The lawsuit was filed by Mijente, NorCal Resist, and four individuals who identify as political activists. The suit alleges Clearview AI’s database of images violates the privacy rights of people in California broadly and that the company’s “mass surveillance technology disproportionately harms immigrants and communities of color.”
Sejal Zota, a lawyer for the parties who brought the suit and the legal director at Just Futures Law, told CNN Business that the parties that brought the suit seek an injunction to prevent Clearview AI from being used in California, along with the deletion of face scans of Californians that the company has collected.
“Clearview AI complies with all applicable law and its conduct is fully protected by the First Amendment,” Floyd Abrams, a lawyer for the company, said in a statement to CNN Business on Tuesday.
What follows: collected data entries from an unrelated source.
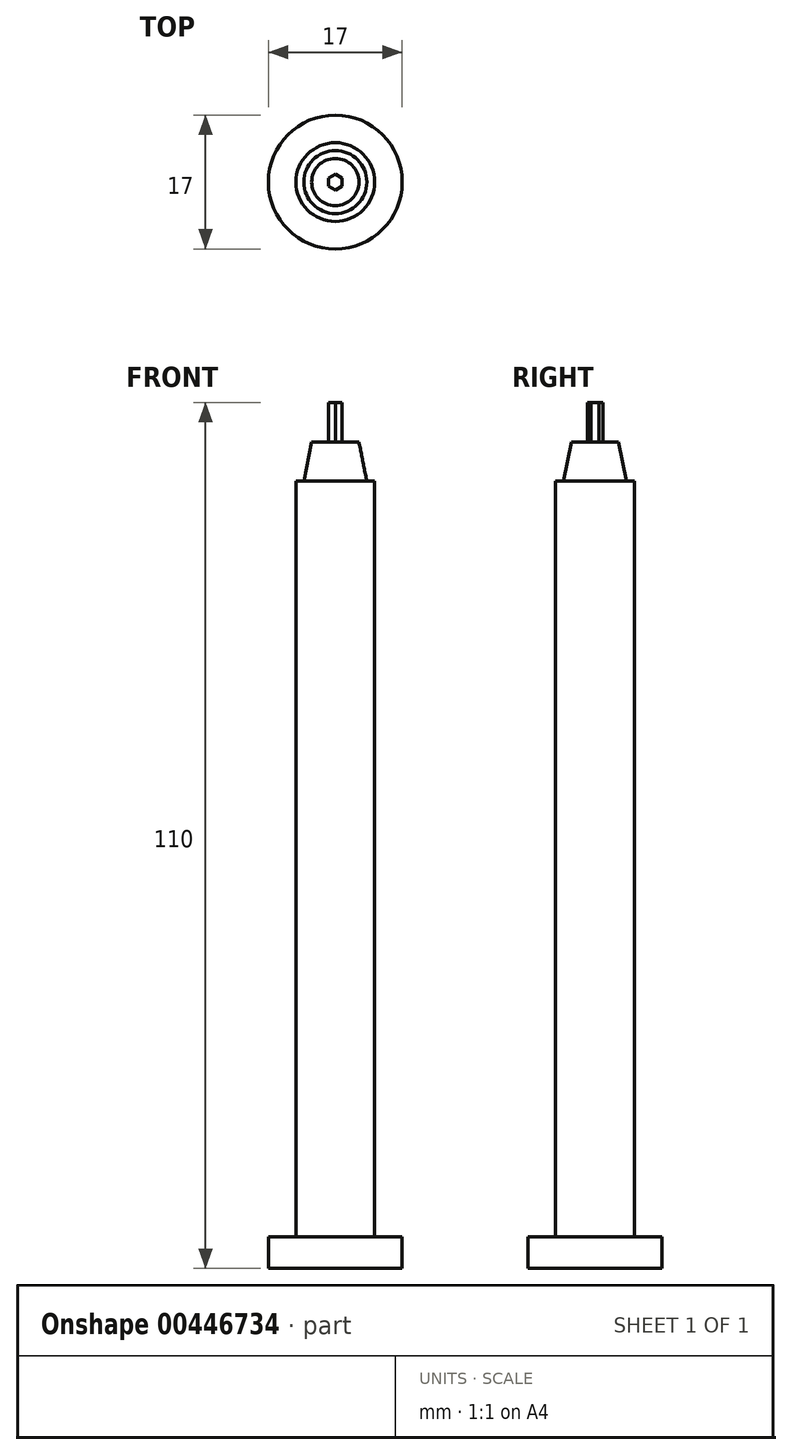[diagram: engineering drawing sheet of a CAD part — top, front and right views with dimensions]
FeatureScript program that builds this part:
annotation { "Feature Type Name" : "Feature", "Feature Type Description" : "" }
export const myFeature = defineFeature(function(context is Context, id is Id, definition is map)
    precondition{}
    {
        {
            var Q0;
            Q0=qCreatedBy(makeId("Top.planeOp"),FACE);
            var sketch = newSketch(context, id + "F0", { "sketchPlane" : qUnion([Q0])});
            skCircle(sketch, "E0", {"center": v(0, 0) * mm, "radius": 8.5 * mm});
            skSolve(sketch);
        }
        {
            var Q0;
            Q0=qSketchRegion(id+"F0",true);
            extrude(context, id + "F1", {"entities" : qUnion([Q0]), "depth" : 4 * mm});
        }
        {
            var Q0;
            Q0=qCreatedBy(makeId("Top.planeOp"),FACE);
            var sketch = newSketch(context, id + "F2", { "sketchPlane" : qUnion([Q0])});
            skCircle(sketch, "E1", {"center": v(0, 0) * mm, "radius": 5 * mm});
            skSolve(sketch);
        }
        {
            var Q0;
            Q0=qSketchRegion(id+"F2",true);
            extrude(context, id + "F3", {"entities" : qUnion([Q0]), "operationType" : NewBodyOperationType.ADD, "depth" : 100 * mm});
        }
        {
            var Q0;
            Q0=qCreatedBy(makeId("Right.planeOp"),FACE);
            var sketch = newSketch(context, id + "F4", { "sketchPlane" : qUnion([Q0])});
            skLineSegment(sketch, "E2", {"start": v(0, 105) * mm, "end": v(0, 100) * mm});
            skLineSegment(sketch, "E3", {"start": v(0, 100) * mm, "end": v(4, 100) * mm});
            skLineSegment(sketch, "E4", {"start": v(4, 100) * mm, "end": v(3, 105) * mm});
            skLineSegment(sketch, "E5", {"start": v(3, 105) * mm, "end": v(0, 105) * mm});
            skSolve(sketch);
        }
        {
            var Q0;
            Q0=makeQuery(id+"F4.imprint","IMPRINT",FACE,{"disambiguationData":[TD([[makeQuery(id+"F4.imprint","IMPRINT",EDGE,{"derivedFrom":sQuery(id+"F4.wireOp",EDGE,"E2")}),1.0]])]});
            var Q1;
            Q1=sQuery(id+"F4.wireOp",EDGE,"E2");
            revolve(context, id + "F5", {"operationType" : NewBodyOperationType.ADD, "entities" : qUnion([Q0]), "axis" : qUnion([Q1]), "revolveType" : RevolveType.FULL});
        }
        {
            var Q0;
            Q0=makeQuery(id+"F5.opRevolve","SWEPT_FACE",FACE,{"disambiguationData":[OSD([sQuery(id+"F4.wireOp",EDGE,"E5")])]});
            var sketch = newSketch(context, id + "F6", { "sketchPlane" : qUnion([Q0])});
            skCircle(sketch, "E6.cCircle", {"center": v(0, 0) * mm, "radius": 0.87 * mm, "construction": true});
            skLineSegment(sketch, "E6.0", {"start": v(0.87, 0.5) * mm, "end": v(0.87, -0.5) * mm});
            skLineSegment(sketch, "E6.1", {"start": v(0.87, -0.5) * mm, "end": v(0, -1) * mm});
            skLineSegment(sketch, "E6.2", {"start": v(0, -1) * mm, "end": v(-0.87, -0.5) * mm});
            skLineSegment(sketch, "E6.3", {"start": v(-0.87, -0.5) * mm, "end": v(-0.87, 0.5) * mm});
            skLineSegment(sketch, "E6.4", {"start": v(-0.87, 0.5) * mm, "end": v(0, 1) * mm});
            skLineSegment(sketch, "E6.5", {"start": v(0, 1) * mm, "end": v(0.87, 0.5) * mm});
            skPoint(sketch, "E6.0.midPoint", {"position": v(0.87, 0) * mm});
            skSolve(sketch);
        }
        {
            var Q0;
            Q0=makeQuery(id+"F6.imprint","IMPRINT",FACE,{"disambiguationData":[TD([[makeQuery(id+"F6.imprint","IMPRINT",EDGE,{"derivedFrom":sQuery(id+"F6.wireOp",EDGE,"E6.0")}),-1.0]])]});
            extrude(context, id + "F7", {"entities" : qUnion([Q0]), "operationType" : NewBodyOperationType.ADD, "depth" : 5 * mm});
        }
    });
Facial recognition technology has grown in prevalence — and controversy — in recent years, popping up everywhere from airport check-in lines to police departments and drugstores. And while it could add a sense of security and convenience for businesses that roll it out, the technology has been widely criticized by privacy advocates who are concerned that it may include racial biases and have the potential for misuse.
Zota said the parties that brought the lawsuit see Clearview’s technology “as a terrifying leap toward a mass surveillance state where people’s movements are tracked the moment they leave their homes.” The individual plaintiffs participated in political movements that are critical of the police and of US Immigration and Customs Enforcement, he said.
“The ability to control their likenesses and biometric identifiers — and to continue to engage in political speech critical of the police and immigration policy, free from the threat of clandestine and invasive surveillance — is vital to Plaintiffs, their members, and their missions,” the lawsuit states.
At the time, a lawyer for Clearview AI responded by saying the ACLU lawsuit was “absurd.”
That lawsuit is ongoing; Clearview filed a motion to dismiss the suit in December, which the ACLU replied to in a legal brief, an ACLU spokesperson told CNN Business.